>> begin

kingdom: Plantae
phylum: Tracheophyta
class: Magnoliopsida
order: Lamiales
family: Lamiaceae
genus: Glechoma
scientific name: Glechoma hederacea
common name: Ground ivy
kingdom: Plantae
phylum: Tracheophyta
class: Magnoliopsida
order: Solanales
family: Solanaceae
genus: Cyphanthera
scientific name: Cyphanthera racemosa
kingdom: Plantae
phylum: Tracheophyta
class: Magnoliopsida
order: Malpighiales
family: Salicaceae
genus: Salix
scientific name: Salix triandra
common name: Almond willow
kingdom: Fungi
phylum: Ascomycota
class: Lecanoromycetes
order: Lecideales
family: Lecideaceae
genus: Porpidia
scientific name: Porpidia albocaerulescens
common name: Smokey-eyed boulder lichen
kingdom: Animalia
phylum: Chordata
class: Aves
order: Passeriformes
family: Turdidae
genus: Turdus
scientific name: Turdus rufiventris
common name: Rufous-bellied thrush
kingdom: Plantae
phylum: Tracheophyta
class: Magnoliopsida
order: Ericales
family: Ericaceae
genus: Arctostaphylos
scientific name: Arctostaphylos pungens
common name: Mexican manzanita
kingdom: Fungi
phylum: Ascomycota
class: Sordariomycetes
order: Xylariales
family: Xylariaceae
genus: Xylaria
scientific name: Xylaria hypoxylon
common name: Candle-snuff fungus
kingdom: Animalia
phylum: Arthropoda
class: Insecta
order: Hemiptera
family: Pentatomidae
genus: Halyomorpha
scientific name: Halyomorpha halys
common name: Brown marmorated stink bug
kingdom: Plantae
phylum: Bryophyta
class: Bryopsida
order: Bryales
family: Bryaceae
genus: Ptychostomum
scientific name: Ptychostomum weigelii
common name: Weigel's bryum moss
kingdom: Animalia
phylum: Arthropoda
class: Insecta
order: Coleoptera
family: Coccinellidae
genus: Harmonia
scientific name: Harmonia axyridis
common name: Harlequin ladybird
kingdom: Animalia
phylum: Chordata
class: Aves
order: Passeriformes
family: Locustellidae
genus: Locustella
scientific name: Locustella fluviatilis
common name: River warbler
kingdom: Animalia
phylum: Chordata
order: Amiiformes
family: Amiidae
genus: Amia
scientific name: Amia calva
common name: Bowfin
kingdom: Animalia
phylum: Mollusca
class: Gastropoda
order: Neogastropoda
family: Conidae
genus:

>> end

-- PROBLEM STATEMENT --
Copy out every line of the records above, character for character, leaving nothing out and changing nothing.

-- RESULT --
kingdom: Plantae
phylum: Tracheophyta
class: Magnoliopsida
order: Lamiales
family: Lamiaceae
genus: Glechoma
scientific name: Glechoma hederacea
common name: Ground ivy
kingdom: Plantae
phylum: Tracheophyta
class: Magnoliopsida
order: Solanales
family: Solanaceae
genus: Cyphanthera
scientific name: Cyphanthera racemosa
kingdom: Plantae
phylum: Tracheophyta
class: Magnoliopsida
order: Malpighiales
family: Salicaceae
genus: Salix
scientific name: Salix triandra
common name: Almond willow
kingdom: Fungi
phylum: Ascomycota
class: Lecanoromycetes
order: Lecideales
family: Lecideaceae
genus: Porpidia
scientific name: Porpidia albocaerulescens
common name: Smokey-eyed boulder lichen
kingdom: Animalia
phylum: Chordata
class: Aves
order: Passeriformes
family: Turdidae
genus: Turdus
scientific name: Turdus rufiventris
common name: Rufous-bellied thrush
kingdom: Plantae
phylum: Tracheophyta
class: Magnoliopsida
order: Ericales
family: Ericaceae
genus: Arctostaphylos
scientific name: Arctostaphylos pungens
common name: Mexican manzanita
kingdom: Fungi
phylum: Ascomycota
class: Sordariomycetes
order: Xylariales
family: Xylariaceae
genus: Xylaria
scientific name: Xylaria hypoxylon
common name: Candle-snuff fungus
kingdom: Animalia
phylum: Arthropoda
class: Insecta
order: Hemiptera
family: Pentatomidae
genus: Halyomorpha
scientific name: Halyomorpha halys
common name: Brown marmorated stink bug
kingdom: Plantae
phylum: Bryophyta
class: Bryopsida
order: Bryales
family: Bryaceae
genus: Ptychostomum
scientific name: Ptychostomum weigelii
common name: Weigel's bryum moss
kingdom: Animalia
phylum: Arthropoda
class: Insecta
order: Coleoptera
family: Coccinellidae
genus: Harmonia
scientific name: Harmonia axyridis
common name: Harlequin ladybird
kingdom: Animalia
phylum: Chordata
class: Aves
order: Passeriformes
family: Locustellidae
genus: Locustella
scientific name: Locustella fluviatilis
common name: River warbler
kingdom: Animalia
phylum: Chordata
order: Amiiformes
family: Amiidae
genus: Amia
scientific name: Amia calva
common name: Bowfin
kingdom: Animalia
phylum: Mollusca
class: Gastropoda
order: Neogastropoda
family: Conidae
genus:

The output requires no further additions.